Harriet went about her business. That was her most admirable quality, her aplomb, though like Solly she could get annoyed. She dressed and undressed as though he was not there. She rolled her stockings on or off and adjusted her garter belt. She swung her big breasts in or out of her brassiere and pulled her nightgown off in a single fluid motion. She stood naked in front of him for a single tantalizing moment on the high square heels of her silver slippers before going to take her shower. He listened to the water running and then she came out in a towel and dressed. Their coffee cups were laid out side by side on the Formica surface of the kitchen table, set out the night before. Had he dreamed of such things he would have liked to live in a house such as this, and here they were in such a house together. The rooms were fairly big. The sofa was new. Some of their linen had never been used. The view was fine for a city street, with the yard out back and the trees.

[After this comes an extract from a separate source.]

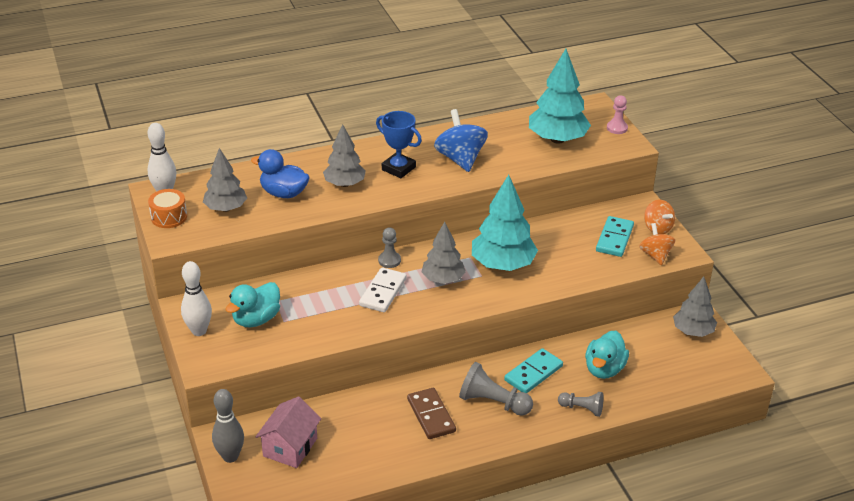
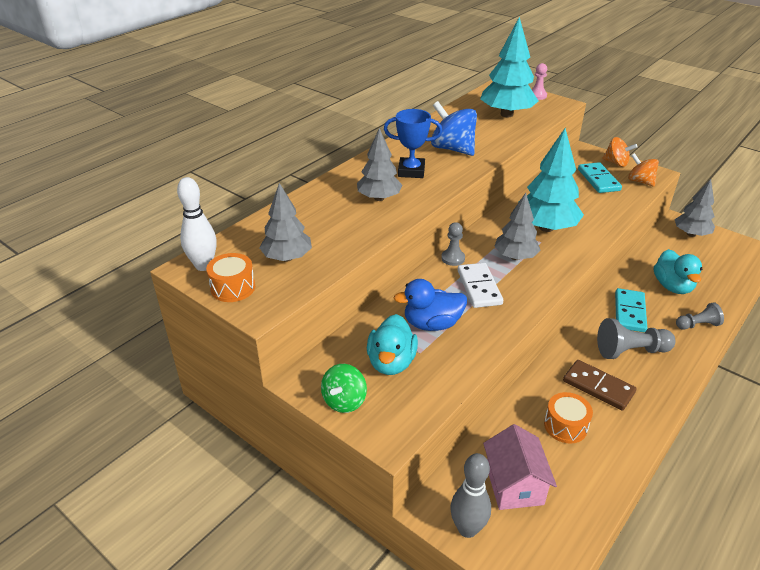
camera: 30 degrees left, 0 degrees up
white bowling pin [181,261,212,336] -> green spinning top [321,364,367,413]
blue duck [251,149,310,198] -> blue duck moved to [393,279,467,331]
none -> orange drum [544,392,593,444]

He knew none of the neighbors though. At most they nodded. Hirsch nodded too. Harriet might have talked to one or two. They bought things from a grocery down the block. On weekends the streets were noisy. On hot nights women came out and sat on their fire escapes in shorts. Loud music could be heard from the street. It was hard to sleep. Sundays were quiet though. Everything was closed. It was a family day. People went away, or stayed in and read their newspapers. Hirsch liked these lazy Sunday mornings when the weather was good and Harriet lounged around the house in dishabille, and later they might go to the park and lie in the grass with a picnic lunch or see a foreign film and have dinner out. Then the long, silent streets were like canyons steeped in shadow, the gray commercial buildings abandoned, the traffic stilled, not a soul in sight. He liked to walk these streets, remembering other times and other places. On Sunday night they watched TV.